Exercise brief:
Bring together every line in the data that includes "pixel".

Extracted data:
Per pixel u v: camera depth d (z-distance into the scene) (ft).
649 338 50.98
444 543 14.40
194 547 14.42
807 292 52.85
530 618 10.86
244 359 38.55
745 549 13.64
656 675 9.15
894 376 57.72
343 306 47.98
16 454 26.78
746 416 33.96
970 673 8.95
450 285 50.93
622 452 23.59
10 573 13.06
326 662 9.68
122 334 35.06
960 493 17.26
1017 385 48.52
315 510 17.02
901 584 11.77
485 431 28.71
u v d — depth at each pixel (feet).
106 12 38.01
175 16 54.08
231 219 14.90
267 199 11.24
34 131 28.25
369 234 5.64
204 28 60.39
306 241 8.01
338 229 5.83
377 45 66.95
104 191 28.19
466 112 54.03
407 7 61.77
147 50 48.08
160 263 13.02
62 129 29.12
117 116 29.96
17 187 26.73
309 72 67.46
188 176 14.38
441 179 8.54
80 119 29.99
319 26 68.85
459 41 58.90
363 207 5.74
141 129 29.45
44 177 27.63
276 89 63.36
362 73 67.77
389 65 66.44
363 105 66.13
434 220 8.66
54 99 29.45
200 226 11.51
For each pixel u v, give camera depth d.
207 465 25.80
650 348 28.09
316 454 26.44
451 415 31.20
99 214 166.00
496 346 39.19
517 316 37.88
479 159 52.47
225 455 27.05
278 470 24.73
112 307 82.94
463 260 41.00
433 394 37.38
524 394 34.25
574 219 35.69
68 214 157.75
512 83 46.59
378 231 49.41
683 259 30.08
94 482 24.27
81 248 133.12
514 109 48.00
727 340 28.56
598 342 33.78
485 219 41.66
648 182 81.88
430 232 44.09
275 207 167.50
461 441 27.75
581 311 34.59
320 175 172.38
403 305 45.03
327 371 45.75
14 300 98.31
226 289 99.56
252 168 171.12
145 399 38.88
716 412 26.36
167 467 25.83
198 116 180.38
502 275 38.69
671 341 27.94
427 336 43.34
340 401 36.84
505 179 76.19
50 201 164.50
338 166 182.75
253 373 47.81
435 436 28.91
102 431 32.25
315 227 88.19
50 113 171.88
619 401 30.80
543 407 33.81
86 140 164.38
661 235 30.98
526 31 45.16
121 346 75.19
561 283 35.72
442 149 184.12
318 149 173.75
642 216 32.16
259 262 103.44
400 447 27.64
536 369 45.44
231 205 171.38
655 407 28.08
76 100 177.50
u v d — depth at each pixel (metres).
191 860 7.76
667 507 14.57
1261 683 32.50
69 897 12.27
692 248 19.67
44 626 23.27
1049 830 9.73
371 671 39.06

Response:
Per pixel u v: camera depth d (z-distance into the scene) (ft).
u v d — depth at each pixel (feet).
For each pixel u v, give camera depth d.
u v d — depth at each pixel (metres).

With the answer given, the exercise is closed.